Um Mimik zu beobachten: Angeklagter erhält Gesichtsschild

Das Vorgehen wurde seitens des Landesgerichts für Strafsachen im Vorfeld mit der angeschlossenen Justizanstalt Josefstadt abgesprochen und akkordiert. Die Justizwache hat sich beim Vorführen zur Einhaltung der geltenden Hygienevorschriften, dem Beachten des Mindeststabstands von einem Meter und dem Tragen von Schutzmasken verpflichtet.

Der Häftling wird bereits in der Vorführzone mit einem Gesichtsschild aus Plexiglas ausgestattet, mit dem sich dann in der Verhandlung seine Mimik beobachten lässt.

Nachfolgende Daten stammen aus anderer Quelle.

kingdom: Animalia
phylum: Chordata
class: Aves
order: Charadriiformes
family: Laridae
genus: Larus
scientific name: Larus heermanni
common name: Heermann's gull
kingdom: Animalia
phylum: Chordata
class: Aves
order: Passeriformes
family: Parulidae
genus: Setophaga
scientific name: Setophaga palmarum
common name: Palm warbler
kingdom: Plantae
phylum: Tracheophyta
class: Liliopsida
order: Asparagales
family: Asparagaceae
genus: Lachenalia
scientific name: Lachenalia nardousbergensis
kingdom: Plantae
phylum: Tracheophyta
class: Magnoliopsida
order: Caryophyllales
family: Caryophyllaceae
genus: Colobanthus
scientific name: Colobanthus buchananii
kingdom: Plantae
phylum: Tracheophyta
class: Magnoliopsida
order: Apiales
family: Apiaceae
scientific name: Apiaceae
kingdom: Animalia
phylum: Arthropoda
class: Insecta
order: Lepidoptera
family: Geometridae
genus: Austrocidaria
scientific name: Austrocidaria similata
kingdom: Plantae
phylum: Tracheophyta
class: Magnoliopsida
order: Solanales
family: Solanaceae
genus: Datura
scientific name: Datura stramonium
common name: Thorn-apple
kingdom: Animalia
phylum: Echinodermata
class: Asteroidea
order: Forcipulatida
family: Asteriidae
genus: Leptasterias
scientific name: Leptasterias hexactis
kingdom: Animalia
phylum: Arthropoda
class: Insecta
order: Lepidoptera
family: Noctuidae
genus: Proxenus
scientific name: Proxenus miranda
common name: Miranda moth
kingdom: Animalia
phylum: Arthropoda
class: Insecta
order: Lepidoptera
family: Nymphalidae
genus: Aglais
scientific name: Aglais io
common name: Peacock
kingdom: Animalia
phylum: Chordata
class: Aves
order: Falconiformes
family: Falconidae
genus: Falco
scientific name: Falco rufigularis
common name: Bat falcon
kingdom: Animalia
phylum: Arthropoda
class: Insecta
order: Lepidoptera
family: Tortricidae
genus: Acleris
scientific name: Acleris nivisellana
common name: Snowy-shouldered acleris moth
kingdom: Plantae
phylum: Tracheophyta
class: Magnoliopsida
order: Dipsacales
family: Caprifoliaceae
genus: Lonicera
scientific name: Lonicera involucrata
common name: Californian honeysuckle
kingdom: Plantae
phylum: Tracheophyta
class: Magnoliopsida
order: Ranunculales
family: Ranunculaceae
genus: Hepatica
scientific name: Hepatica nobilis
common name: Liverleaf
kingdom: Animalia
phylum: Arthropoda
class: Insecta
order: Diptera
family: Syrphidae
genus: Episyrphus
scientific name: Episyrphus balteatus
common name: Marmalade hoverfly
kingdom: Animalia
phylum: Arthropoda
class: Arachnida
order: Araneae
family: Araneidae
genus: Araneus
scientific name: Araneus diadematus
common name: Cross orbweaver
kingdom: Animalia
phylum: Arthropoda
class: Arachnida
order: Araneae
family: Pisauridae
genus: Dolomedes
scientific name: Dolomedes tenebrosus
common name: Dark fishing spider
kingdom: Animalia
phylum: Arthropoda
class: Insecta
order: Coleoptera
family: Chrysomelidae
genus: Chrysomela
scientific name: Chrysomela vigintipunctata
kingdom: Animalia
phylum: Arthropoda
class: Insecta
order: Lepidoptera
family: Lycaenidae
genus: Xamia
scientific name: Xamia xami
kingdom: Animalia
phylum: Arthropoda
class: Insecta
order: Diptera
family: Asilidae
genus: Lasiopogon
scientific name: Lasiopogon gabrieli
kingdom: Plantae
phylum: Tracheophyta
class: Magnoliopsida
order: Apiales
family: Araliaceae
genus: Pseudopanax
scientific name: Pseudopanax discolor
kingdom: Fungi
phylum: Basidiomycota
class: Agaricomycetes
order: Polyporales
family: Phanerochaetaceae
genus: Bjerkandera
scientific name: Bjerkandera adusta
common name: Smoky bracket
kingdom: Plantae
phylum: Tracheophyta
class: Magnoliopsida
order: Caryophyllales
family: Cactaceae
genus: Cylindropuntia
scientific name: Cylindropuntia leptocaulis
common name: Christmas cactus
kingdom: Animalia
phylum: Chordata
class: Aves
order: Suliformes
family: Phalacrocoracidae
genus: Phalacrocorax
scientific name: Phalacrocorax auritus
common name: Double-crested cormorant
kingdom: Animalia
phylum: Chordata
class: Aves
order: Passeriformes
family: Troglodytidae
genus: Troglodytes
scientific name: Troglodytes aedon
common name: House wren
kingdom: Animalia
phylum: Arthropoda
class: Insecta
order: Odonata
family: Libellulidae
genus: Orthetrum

Auch in Graz keine Videokonferenzen

Am Grazer Landesgericht für Strafsachen finden demgegenüber bis Anfang Juni gar keine Schwurverhandlungen statt, wie Mediensprecherin Barbara Schwarz Dienstagmittag mitteilte. Mit der Justizwache seien noch keine konkreten Vorführregeln getroffen worden, außerdem sei bisher noch nicht jeder Verhandlungssaal mit einer Plexiglasscheibe am Richtertisch ausgerüstet. Auch in Graz hält man die persönliche Anwesenheit von Angeklagten in Schöffen- und Schwurverfahren für unerlässlich - nicht nur, um dem Gericht einen unmittelbaren Eindruck der Beschuldigten zu verschaffen, wie Schwarz betonte: "Diese haben im Sinn der Chancengleichheit auch das Recht, dass sie das Gericht im ganzen Umfang sehen." Dass die Kameras in Schwurverfahren neben den drei Berufsrichtern auch die gesamte Geschworenenbank erfassen, sei nicht gewährleistet.

Man sei grundsätzlich "an die Mündlichkeit und die Öffentlichkeit des Strafverfahrens gebunden", bekräftige Schwarz im Gespräch mit der APA. Daher hätten in Graz seit Ausbruch der Corona-Pandemie nur einzelgerichtliche Verfahren und vereinzelt Schöffenverfahren - in der Regel solche, die nach einem ersten Termin fortgesetzt wurden - stattgefunden.